Phi-4 – small models, big results
The Phi-4 family is Microsoft's latest advancement in small language models (SLMs), designed to excel in complex reasoning tasks while maintaining efficiency. The Phi-4 series includes three key models: Phi-4-reasoning, Phi-4-reasoning-plus, and Phi-4-mini-reasoning. The newly released models are built with a clear focus: deliver advanced reasoning performance without the infrastructure demands of trillion-parameter models. They strike an optimal balance between size and performance using advanced techniques such as distillation, reinforcement learning, and carefully curated data.
Phi-4-reasoning is a 14-billion parameter model with a 32k token context window, trained using high-quality web data and OpenAI o3-mini prompts. It excels in tasks requiring detailed, multi-step reasoning such as mathematics, coding, and algorithmic problem solving.
Phi-4-reasoning-plus builds upon this with additional fine-tuning using 1.5x more tokens and reinforcement learning, delivering even higher accuracy and inference-time performance.
Phi-4-mini-reasoning, with just 3.8 billion parameters, was trained on one million synthetic math problems generated by DeepSeek R1. It targets use cases like educational tools and mobile apps, proving capable of step-by-step problem solving in resource-constrained environments.
What sets Phi-4 apart is not just efficiency, but sheer capability. On benchmarks like HumanEval+ and MATH-500:
- Phi-4-reasoning-plus outperforms DeepSeek-R1 (671B parameters) on some tasks, demonstrating that smarter training can beat brute force.

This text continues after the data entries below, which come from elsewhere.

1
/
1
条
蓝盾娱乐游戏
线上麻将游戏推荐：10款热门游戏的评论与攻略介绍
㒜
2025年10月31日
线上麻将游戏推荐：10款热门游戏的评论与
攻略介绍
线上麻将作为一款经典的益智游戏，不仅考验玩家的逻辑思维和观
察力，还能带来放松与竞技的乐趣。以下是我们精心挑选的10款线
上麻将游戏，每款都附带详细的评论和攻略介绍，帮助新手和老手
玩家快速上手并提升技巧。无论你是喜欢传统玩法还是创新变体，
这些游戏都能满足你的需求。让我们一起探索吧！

- It also rivals OpenAI’s o3-mini and exceeds DeepSeek-R1-Distill-Llama-70B on complex reasoning and planning tasks.
- Phi-4-mini-reasoning performs competitively with much larger models and even tops some in math-specific benchmarks.
True to Microsoft’s Responsible AI framework, all Phi-4 models are trained with strong safety protocols. Post-training involves supervised fine-tuning (SFT), direct preference optimization (DPO), and reinforcement learning from human feedback (RLHF). Microsoft uses public datasets focused on safety, helpfulness, and fairness – ensuring broad usability while minimizing risks.
All three models are freely available via Hugging Face and Azure AI Foundry, allowing researchers, startups, and educators to integrate high-performance reasoning into their own applications.